Embora a Suíça ainda não tenha um memorial oficial do Holocausto, em março de 2022 o parlamento aprovou planos para criar um espaço do tipo. Existem, no entanto, cerca de 50 monumentos não oficiais.
Durante a guerra, os alemães na Suíça continuaram ativos no Partido Nazista e continuaram a mostrar as simpatias pelo nazismo. Os suíços, que esperavam ficar longe do conflito, como de costume, fizeram concessões ao governo de Berlim, ao aceitar ouro nazista e rejeitar refugiados judeus.
Então, apenas um dia após o fim da guerra, a Suíça neutra saiu de cima do muro. “Houve um grande expurgo”, explica Martin.
“O governo tentou punir os nazistas suíços e aconteceram julgamentos.”
Os nazistas alemães foram expulsos. “Acho que, depois disso, muitas pessoas pensaram que tudo havia acabado e os nazistas tinham ido embora sem problemas”, diz ele.
“Eu acho que eles se esqueceram deste monumento.”

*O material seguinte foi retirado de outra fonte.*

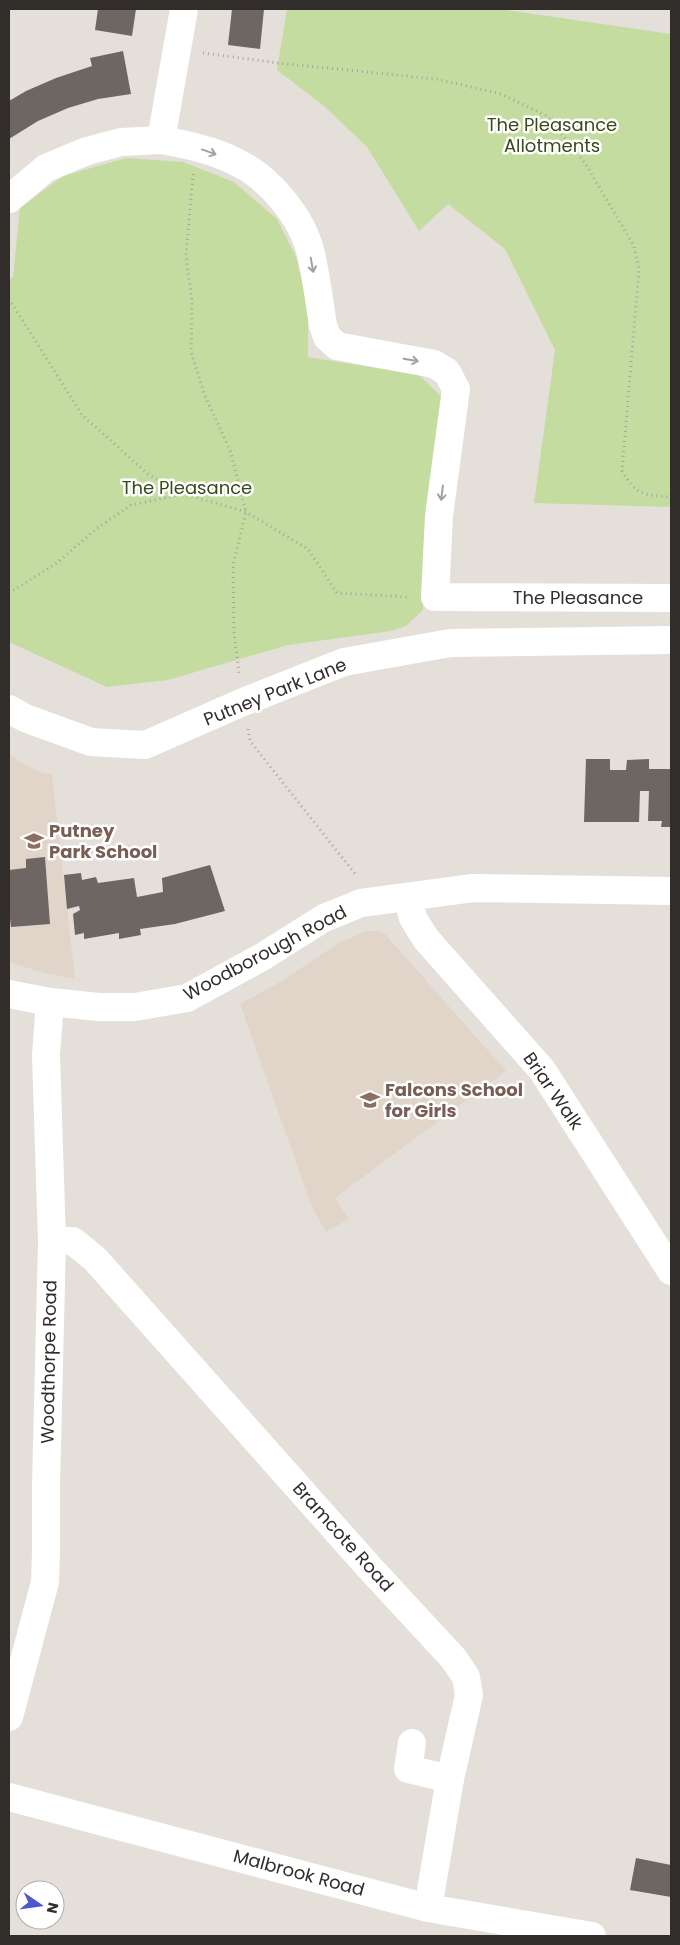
<svg xmlns="http://www.w3.org/2000/svg" width="680" height="1945" font-family="Poppins,sans-serif">
<style>
.built{fill:#e1d5c9}
.green{fill:#c4dca0}
.building{fill:#6d6663}
.lines{fill:none;stroke-linecap:round;stroke-linejoin:round}
.path{stroke:#a8a39e;stroke-width:3;stroke-dasharray:1 4;stroke-linecap:butt}
.minor{stroke:#fff;stroke-width:28}
.oneway{stroke:#a2a0a0}
.labels{text-anchor:middle;stroke-width:5;stroke-linejoin:round;paint-order:stroke}
.park-label{font-size:18px;fill:#394919;stroke:#fff}
.street-label{font-size:18px;fill:#302d2b;stroke:#fff}
.education-label{font-size:18px;font-weight:bold;fill:#785e54;stroke:#fff;text-anchor:start}
</style>
<rect width="100%" height="100%" fill="#e5dfd9"/>
<g class="built">
<polygon points="9,754 23,764 43,773 52,774 75,979 44,973 9,962"/>
<polygon points="366,931 378,931 385,934 506,1071 335,1198 349,1219 326,1232 312,1207 240,1004 280,982 337,944"/>
</g>
<g class="green">
<polygon points="287,9 499,9 671,34 671,507 534,503 555,350 505,249 448,204 419,231 367,147 323,105 277,70"/>
<polygon points="126,158 183,162 234,182 277,219 296,257 308,302 308,357 419,375 443,398 427,536 423,610 406,626 391,631 288,645 168,680 107,687 9,642 9,280 13,277 20,208 63,176"/>
</g>
<g class="building">
<polygon points="98,9 136,9 132,36 95,30"/>
<polygon points="232,9 264,9 260,49 228,45"/>
<polygon points="123,51 131,94 98,99 68,108 38,121 9,139 9,101 26,91 56,78 92,66 90,58"/>
<polygon points="586,759 610,759 610,770 626,770 627,760 649,759 649,769 671,769 671,827 661,827 662,821 648,821 649,791 640,791 639,822 584,822"/>
<polygon points="45,857 50,924 11,927 10,919 9,920 9,870 26,868 26,859"/>
<polygon points="210,865 225,911 175,924 140,929 141,935 119,939 119,933 84,939 84,933 75,935 73,914 80,910 79,906 67,909 64,875 81,873 82,880 96,877 98,883 134,878 137,897 163,892 162,878"/>
<polygon points="636,1858 671,1865 671,1897 630,1890"/>
</g>
<g class="lines">
<g class="path">
<path d="M203 53 278 63 436 79 501 94 547 116 585 163 634 246 639 270 622 471C637 496 644 495 671 497"/>
<polyline points="193,174 186,255 192,301 191,352 205,396 230,450 246,512 233,565 234,632 239,673"/>
<polyline points="9,299 82,415 148,474 183,494 246,512 308,549 337,593 407,597"/>
<polyline points="9,593 57,563 96,529 131,505 183,494"/>
<polyline points="248,729 250,741 356,875"/>
</g>
<g class="minor">
<path d="M161 140C187 145 215 150 238 163 269 178 301 216 310 250 316 274 319 300 323 325L327 337 337 346 434 364 447 372 456 389 439 516 435 597 671 598"/>
<polyline points="9,199 46,168 87,151 121,142 161,140 184,9"/>
<polyline points="9,709 25,718 91,742 145,745 243,702 344,662 450,643 671,640"/>
<polyline points="407,897 413,918 426,939 542,1070 671,1271"/>
<polyline points="9,994 50,1002 99,1007 135,1007 187,998 262,957 324,918 361,903 473,888 671,891"/>
<polyline points="52,1241 73,1241 95,1259 368,1566 454,1659 466,1677 469,1695 450,1779 428,1908"/>
<polyline points="9,1717 45,1582 46,1553 46,1488 52,1241 46,1055 50,1002"/>
<polyline points="412,1743 408,1769 450,1779"/>
<polyline points="9,1797 428,1908 592,1936"/>
</g>
</g>
<defs><path id="oneway-shaft" d="M-6 0H5M1.5-3L5.5 0L1.5 3" fill="none" stroke-width="1.6" stroke-linecap="round" stroke-linejoin="round" transform="scale(1.25)"/></defs>
<g class="oneway">
<use href="#oneway-shaft" transform="translate(209 152) rotate(20)"/>
<use href="#oneway-shaft" transform="translate(312 265) rotate(80)"/>
<use href="#oneway-shaft" transform="translate(411 360) rotate(10)"/>
<use href="#oneway-shaft" transform="translate(442 493) rotate(97)"/>
</g>
<defs>
<symbol id="school-bare" viewBox="-9 -9 18 18"><path d="M0-5L7-2L0 1L-7-2ZM-4 1L0 2.5L4 1V4Q0 6-4 4Z" fill="#8d6e63" stroke="#fff" stroke-width="2.5" paint-order="stroke"/></symbol>
</defs>
<g fill-rule="evenodd">
<use href="#school-bare" x="20" y="827" width="28" height="28"/>
<use href="#school-bare" x="356" y="1086" width="28" height="28"/>
</g>
<g class="labels">
<g class="park-label">
<text x="552" y="131">The Pleasance<tspan x="552" dy="21">Allotments</tspan></text>
<text x="187" y="494">The Pleasance</text>
</g>
<g class="street-label">
<text x="578" y="604">The Pleasance</text>
<text transform="translate(275 692) rotate(-22)" y="6">Putney Park Lane</text>
<text transform="translate(265 953) rotate(-28)" y="6">Woodborough Road</text>
<text transform="translate(553 1091) rotate(55)" y="6">Briar Walk</text>
<text transform="translate(49 1362) rotate(-89)" y="6">Woodthorpe Road</text>
<text transform="translate(343 1537) rotate(48)" y="6">Bramcote Road</text>
<text transform="translate(299 1873) rotate(15)" y="6">Malbrook Road</text>
</g>
<g class="education-label">
<text x="49" y="837">Putney<tspan x="49" dy="21">Park School</tspan></text>
<text x="385" y="1096">Falcons School<tspan x="385" dy="21">for Girls</tspan></text>
</g>
</g>
<rect width="680" height="1945" fill="none" stroke="#302d2b" stroke-width="20"/>
<g transform="translate(40 1905) rotate(103)"><circle r="24" fill="#ffffff" stroke="#acabaa"/>
<path d="M0-4L9 19L0 12L-9 19Z" fill="#4e57cd"/>
<text y="-8" font-size="14" font-weight="bold" text-anchor="middle" fill="#302d2b">N</text>
</g>
</svg>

O esquecimento coletivo era tão profundo que, nos dias atuais, descobertas como a de Hablützel — nascida décadas depois do fim da guerra — são uma verdadeira revelação.
“Eu cresci em Chur”, conta a jornalista. “E não tinha ideia de quantas organizações nazistas estavam presentes aqui na década de 1930.”
Até o parlamentar local Jon Pult foi pego de surpresa. “A Suíça não era livre dos nazistas, e eu sabia disso”, declarou. “Mas não sabia desse monumento.”
“Eu moro a cerca de 500 metros do cemitério onde esta pedra está, e passei por ela provavelmente uma centena de vezes. Nunca percebi que se tratava de um monumento nazista. Agora que sei disso, ficou muito claro.”
Então, o que deve acontecer a partir de agora?
Apesar de um certo constrangimento, pouquíssimas pessoas sugeriram demolir o monumento. E menos ainda acreditam que as coisas devem permanecer como estão, avalia Hablützel.
Em vez disso, um consenso parece estar se formando em torno de uma proposta para reexaminar e divulgar esse período da história do país, assim como a Suíça teve que pedir desculpas por seu tratamento aos refugiados judeus durante a guerra.
“Acho que [o monumento] deveria ficar em Chur”, acredita Martin.
“Mas seria importante dizer às pessoas por que ele está ali”, acrescenta. “Talvez ele possa virar um monumento para se lembrar de todas as pessoas que morreram na Segunda Guerra Mundial.”
Jon Pult concorda que a Suíça deveria “criar um memorial” a partir do monumento “para lembrar os crimes horríveis dos nazistas”.
Mas também, diz ele, o bloco de granito e as informações escritas ali precisam servir de alerta.
“Devemos criar uma cultura de conhecimento sobre esses fatos, porque, como sabemos, sempre existe o perigo de ideologias fascistas e totalitárias, como vemos agora na Rússia, por exemplo.”